Combining function - If the method is applied to more than one variable, then the scores can be combined in the following ways: Average, Sum, Max, Weighted mean, Minkowski.

Statistical Process Flow / Formal Definition#

A selective editing score is calculated for each reporting unit i in time t. The selective editing score is calculated by multiplying the design weight by the modulus of the adjusted return for reporting unit i at time t by the predicted value for reporting unit i at time t, divided by the standardising factor, and all multiplied by 100 as shown by the equation below.

Score = 100*{{a-weight*|current value-predicted value|}/Standardising factor}

The predicted value is a clean response (i.e. free from error adjusted return) for reporting unit i at time t-1. However, if a clean response for reporting unit i at time t-1 is not available then imputed or constructed previous period data is used. If this value isn’t available, then the auxiliary predicted value for reporting unit i at time t is used.

The standardising factor is the weighted domain estimate for a given variable at time t-1, which is used to determine a respondent’s potential impact on key output estimates.

Combining Scores

If selective editing is applied to more than one variable, then a final score is calculated using one of the following combination methods:

Maximum score: The maximum score of all the variables.
Weighted mean score: Where each score is multiplied by a weight, where all weights will add up to 1.
Mean score: Where all scores are added up and divided by the number of scores.
Minkowski distance: Each variable’s score is multiplied to the power of p. All the scores are then summed and multiplied to the power of 1/p, where p >= 1 and is an integer.

Generate selective editing marker

Each final score is compared to the threshold associated with the respondent’s domain group.

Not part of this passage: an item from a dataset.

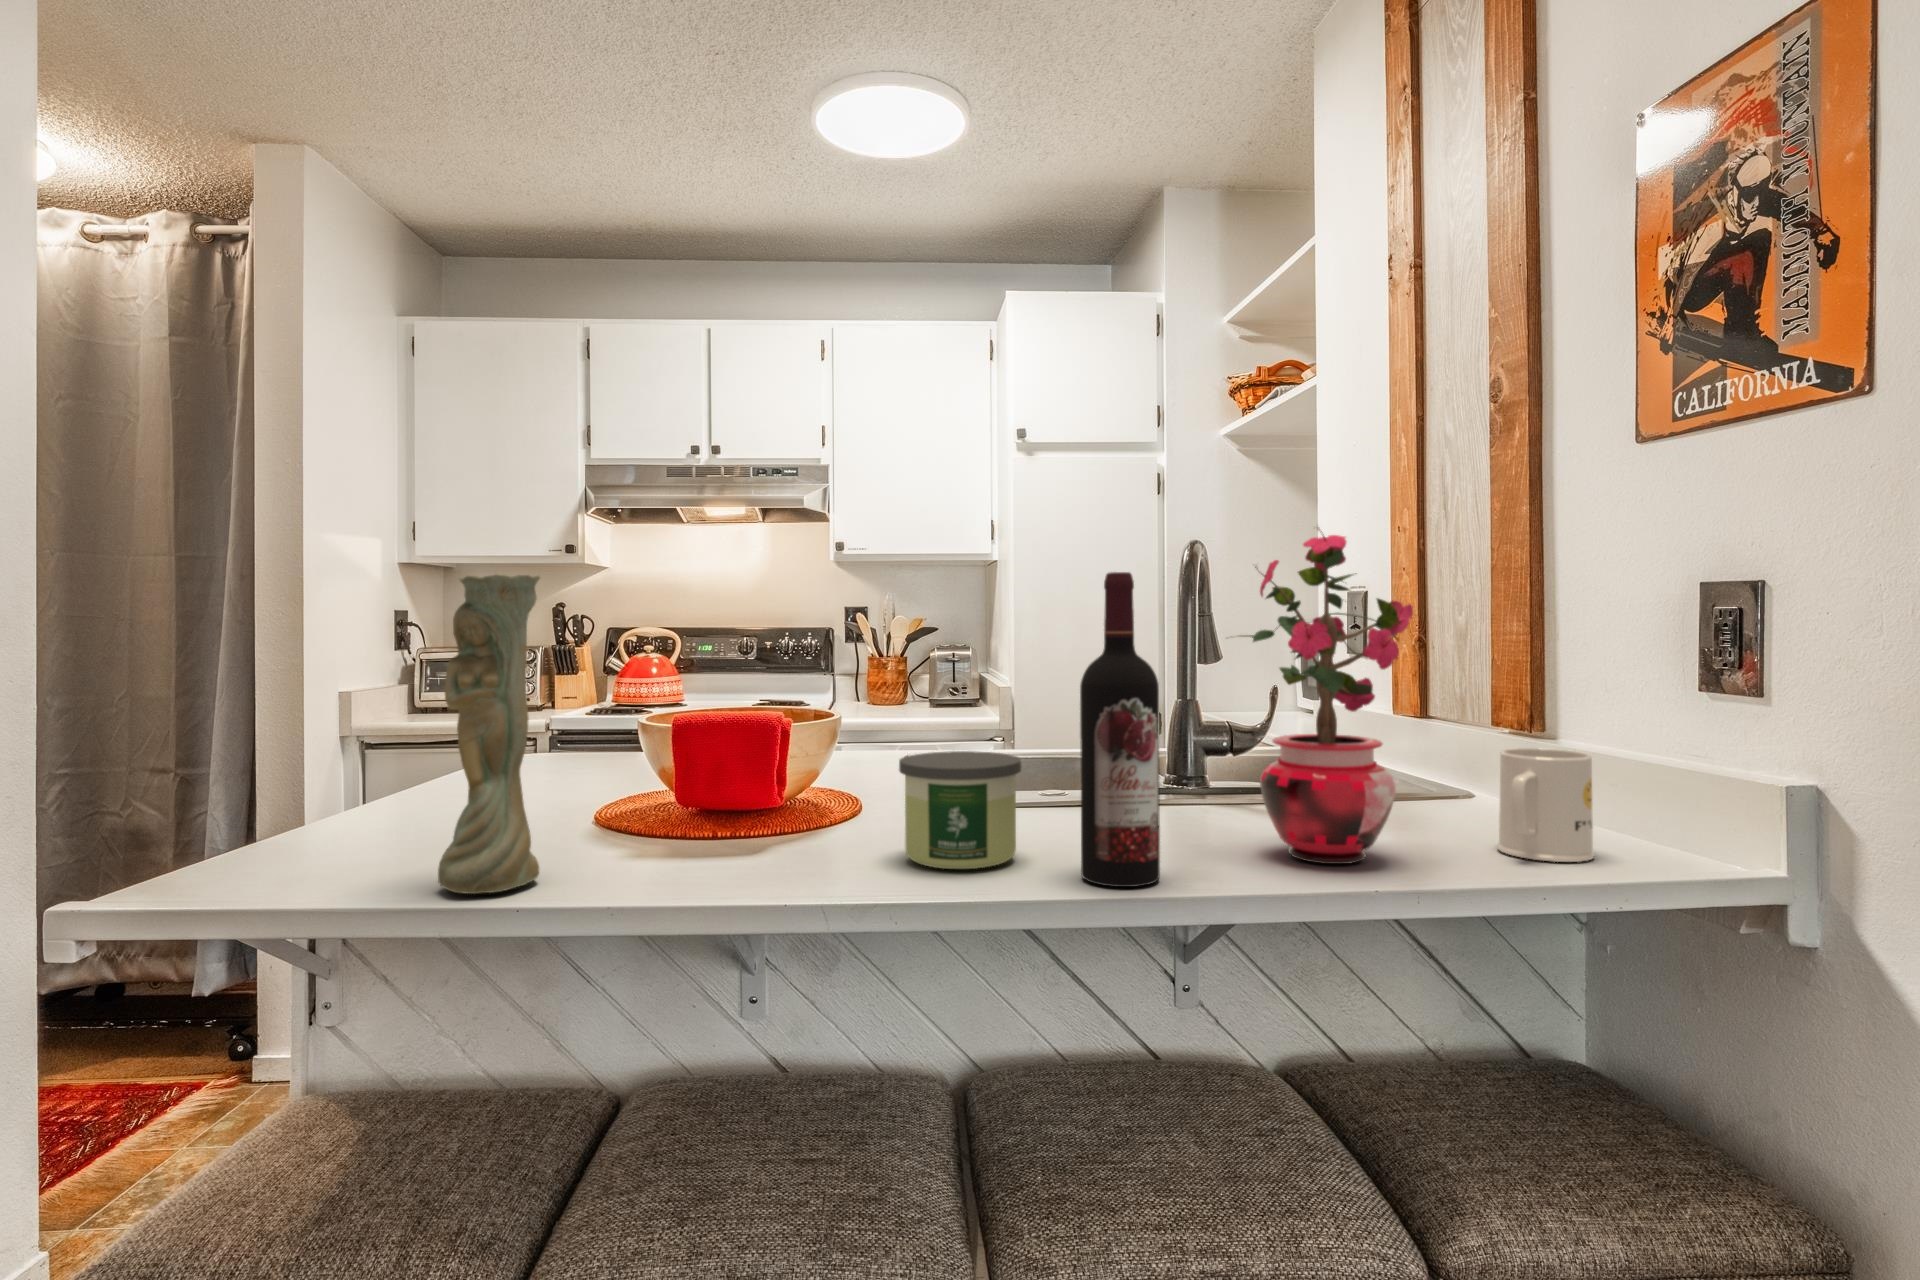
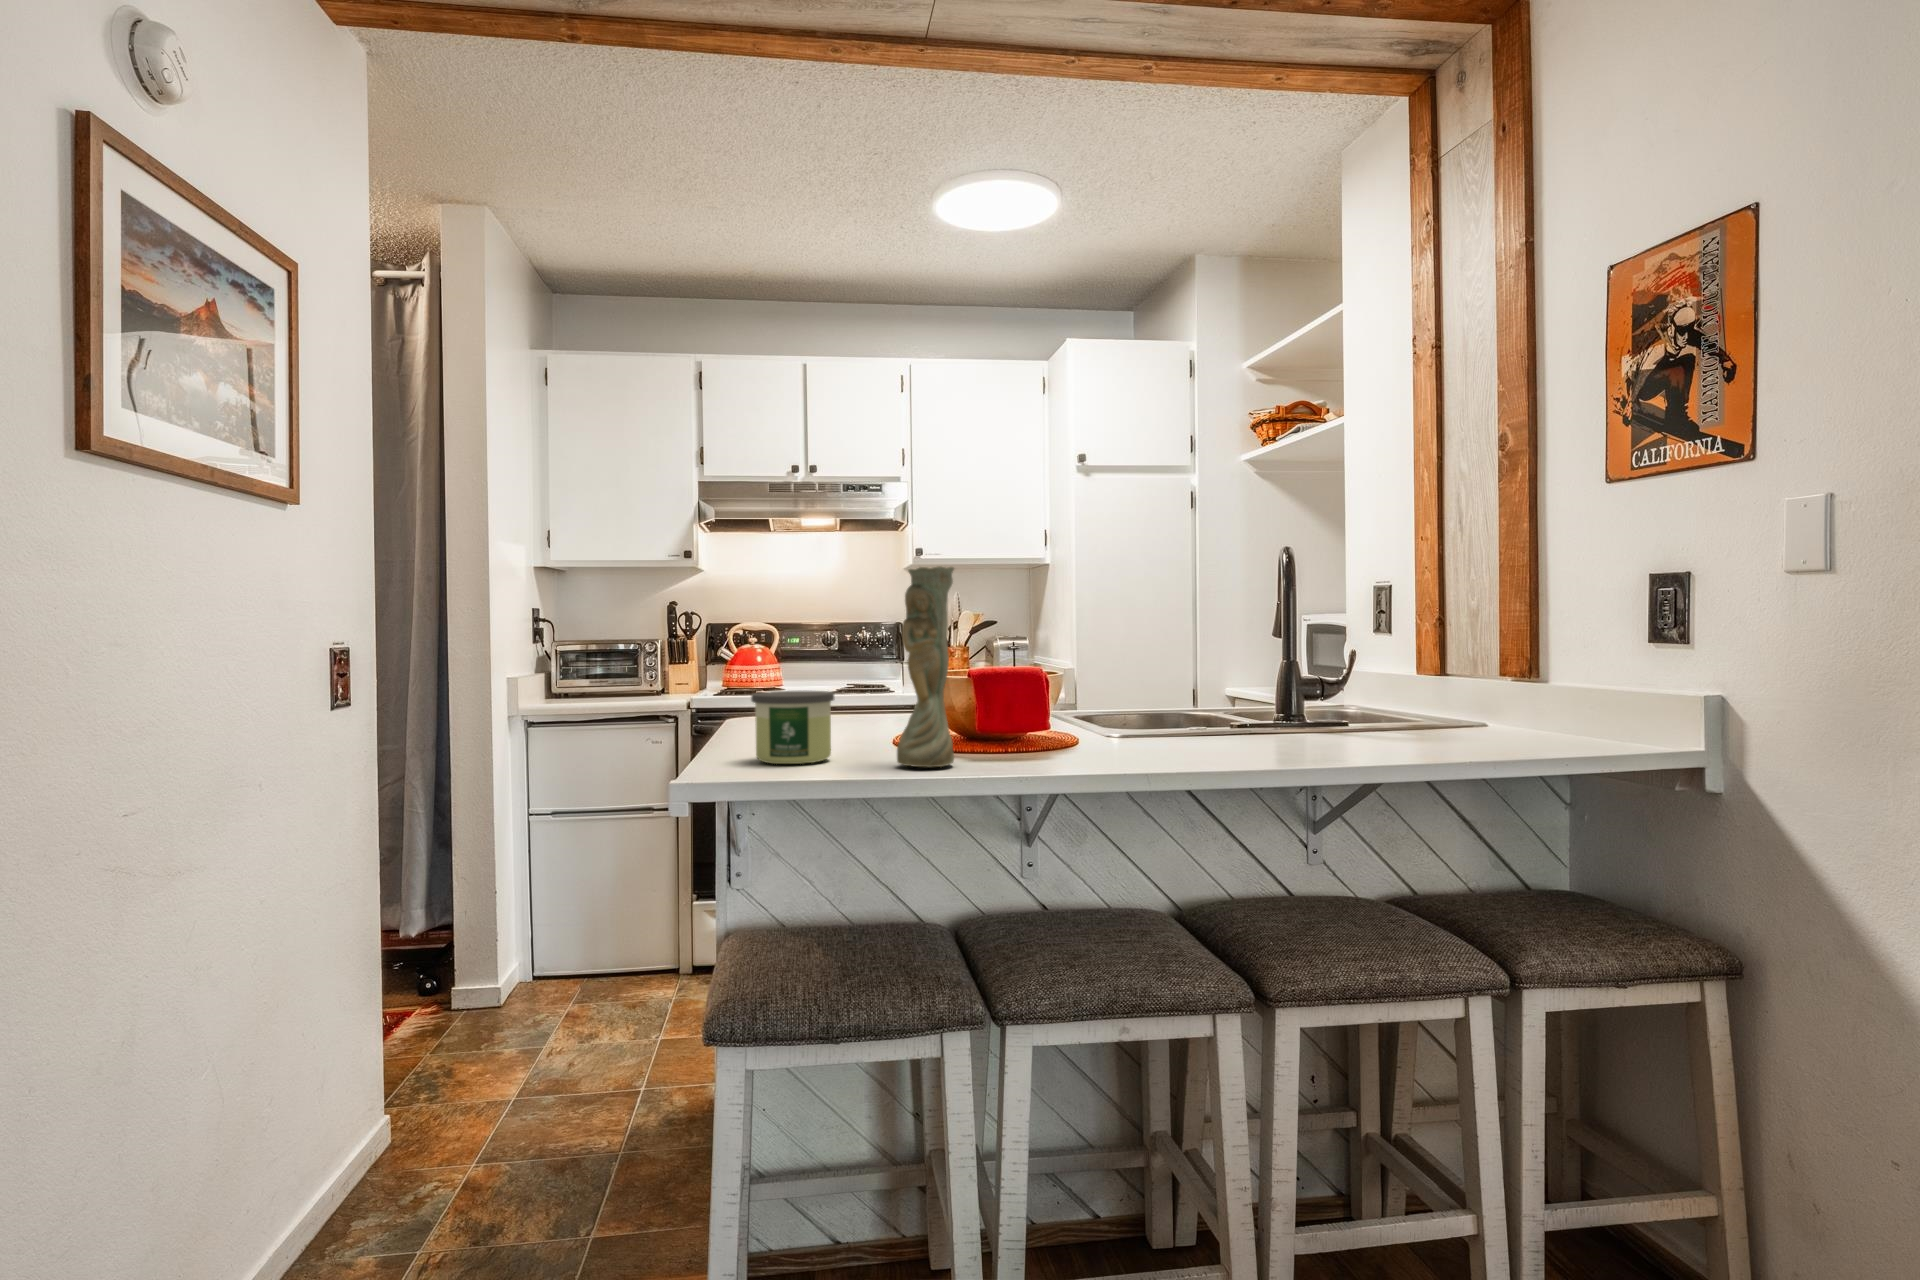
potted plant: present [1240,528,1413,864] -> none [1361,536,1481,751]
wine bottle: present [1080,572,1160,887] -> none [1289,566,1341,760]
mug: present [1498,748,1594,862] -> none [1531,681,1593,748]
candle: present [899,751,1021,869] -> present [751,691,834,764]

If the final score is greater than or equal to the selective editing threshold, then the selective editing marker for the reporting unit is marked False and the respondent requires validation.

If the final score is less than the selective editing threshold, the selective editing marker for the reporting unit is marked True and the respondent does not require validation.

Assumptions & Vailidity#

All data inputs required by the method are available and are on a standardised basis.
The predicted variable and auxiliary predicted value should both be good predictors of the returned data for time t.
The predicted value in the score calculation must have been cleaned and free from errors. This is not limited to genuine returns, and it may be an imputed or constructed value if a clean response is not available.
Each respondent is clearly classified into one mutually exclusive domain group.
The thresholds specified are valid and appropriate (>0)

Additional Information#

The ONS Statistical Methods Library at https://statisticalmethodslibrary.ons.gov.uk/ contains:

Further information about the methods including a link to the GitHub repository which contains detailed API information as part of the method code.
Information about other methods available through the library.

License#

Unless stated otherwise, the SML codebase is released under the MIT License. This covers both the codebase and any sample code in the documentation.

The documentation is available under the terms of the Open Government 3.0 license.